The Chameleon Effect
Imitation, Emotion, and Mirror Neurons
On Tuesday December 6th, Ruth Leys, the Henry Wiesenfeld Professor of Humanities at Johns Hopkins University, discusses her essay “The Turn to Affect: a Critique” with members of the Rifkind seminar on Emotions, and then gives a public lecture on her forthcoming book on post-war history of experimental and theoretical approaches to the study of the emotions. In her recent books, Prof. Leys critically examined the history of the modern concept of psychic trauma from its origins in the work of Freud to recent discussions by Shoshana Felman, Cathy Caruth, and others (Trauma: A Genealogy) and explored the post-World War II vicissitudes of the concept of “survivor guilt” and its recent displacement by notions of shame, focusing on the recent contributions to shame theory by Eve Kosofsky Sedgwick, Giorgio Agamben, and others (From Guilt to Shame: Auschwitz and After, forthcoming winter 2007).
Tuesday, December 6, 2016
The Rifkind Room in NAC 6/316
In recent years much speculation and controversy has surrounded the question of the relation of emotional life to mirror neurons, neurons that fire both when an animal enacts a movement and when that animal observes the same action by another animal. Clinicians have suggested that defective functioning of such neurons may help explain autism while humanistic and other scholars have drawn on scientific findings about mirror neurons to make sense of the empathic responses elicited by works of art, literature, or everyday imagery. Noted historian of science Ruth Leys examines what is at stake in efforts to explain phenomena such as empathy, imitation, and emotional contagion in terms of the automatic
actions of mirror neurons in the brain, and raises the question of whether people can be considered “chameleons” or “resonance” machines.

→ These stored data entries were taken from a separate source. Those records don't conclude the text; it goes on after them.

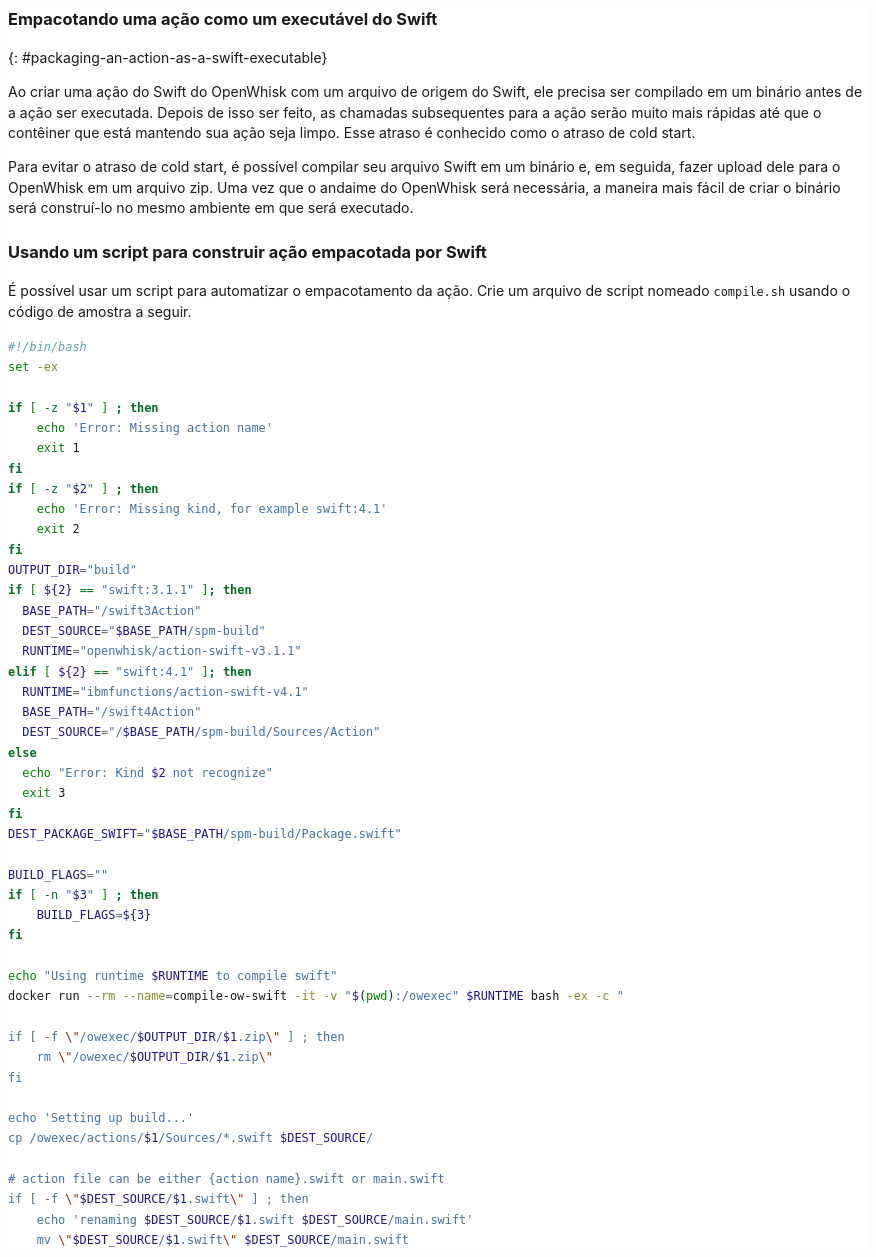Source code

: ### Empacotando uma ação como um executável do Swift
{: #packaging-an-action-as-a-swift-executable}

Ao criar uma ação do Swift do OpenWhisk com um arquivo de origem do Swift, ele precisa ser compilado em um binário antes de a ação ser executada. Depois de isso ser feito, as chamadas subsequentes para a ação serão muito mais rápidas até que o contêiner que está mantendo sua ação seja limpo. Esse atraso é conhecido como o atraso de cold start.

Para evitar o atraso de cold start, é possível compilar seu arquivo Swift em um
binário e, em seguida, fazer upload dele para o OpenWhisk em um arquivo zip. Uma vez que o andaime do OpenWhisk será necessária, a maneira mais fácil de criar o binário será construí-lo no mesmo ambiente em que será executado.

### Usando um script para construir ação empacotada por Swift

É possível usar um script para automatizar o empacotamento da ação. Crie um arquivo de script nomeado `compile.sh` usando o código de amostra a seguir.
```bash
#!/bin/bash
set -ex

if [ -z "$1" ] ; then
    echo 'Error: Missing action name'
    exit 1
fi
if [ -z "$2" ] ; then
    echo 'Error: Missing kind, for example swift:4.1'
    exit 2
fi
OUTPUT_DIR="build"
if [ ${2} == "swift:3.1.1" ]; then
  BASE_PATH="/swift3Action"
  DEST_SOURCE="$BASE_PATH/spm-build"
  RUNTIME="openwhisk/action-swift-v3.1.1"
elif [ ${2} == "swift:4.1" ]; then
  RUNTIME="ibmfunctions/action-swift-v4.1"
  BASE_PATH="/swift4Action"
  DEST_SOURCE="/$BASE_PATH/spm-build/Sources/Action"
else
  echo "Error: Kind $2 not recognize"
  exit 3
fi
DEST_PACKAGE_SWIFT="$BASE_PATH/spm-build/Package.swift"

BUILD_FLAGS=""
if [ -n "$3" ] ; then
    BUILD_FLAGS=${3}
fi

echo "Using runtime $RUNTIME to compile swift"
docker run --rm --name=compile-ow-swift -it -v "$(pwd):/owexec" $RUNTIME bash -ex -c "

if [ -f \"/owexec/$OUTPUT_DIR/$1.zip\" ] ; then
    rm \"/owexec/$OUTPUT_DIR/$1.zip\"
fi

echo 'Setting up build...'
cp /owexec/actions/$1/Sources/*.swift $DEST_SOURCE/

# action file can be either {action name}.swift or main.swift
if [ -f \"$DEST_SOURCE/$1.swift\" ] ; then
    echo 'renaming $DEST_SOURCE/$1.swift $DEST_SOURCE/main.swift'
    mv \"$DEST_SOURCE/$1.swift\" $DEST_SOURCE/main.swift
```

Ruth Leys is a historian of the human sciences with a special interest in the history of the neurosciences, psychoanalysis, and psychiatry. Her books includeTrauma: A Genealogy (Chicago, 2000); and From Guilt to Shame: Auschwitz and After (Princeton, 2007). Her book, The Ascent of Affect: From the 1960s to the Millennium (Chicago), will appear in the fall of 2017.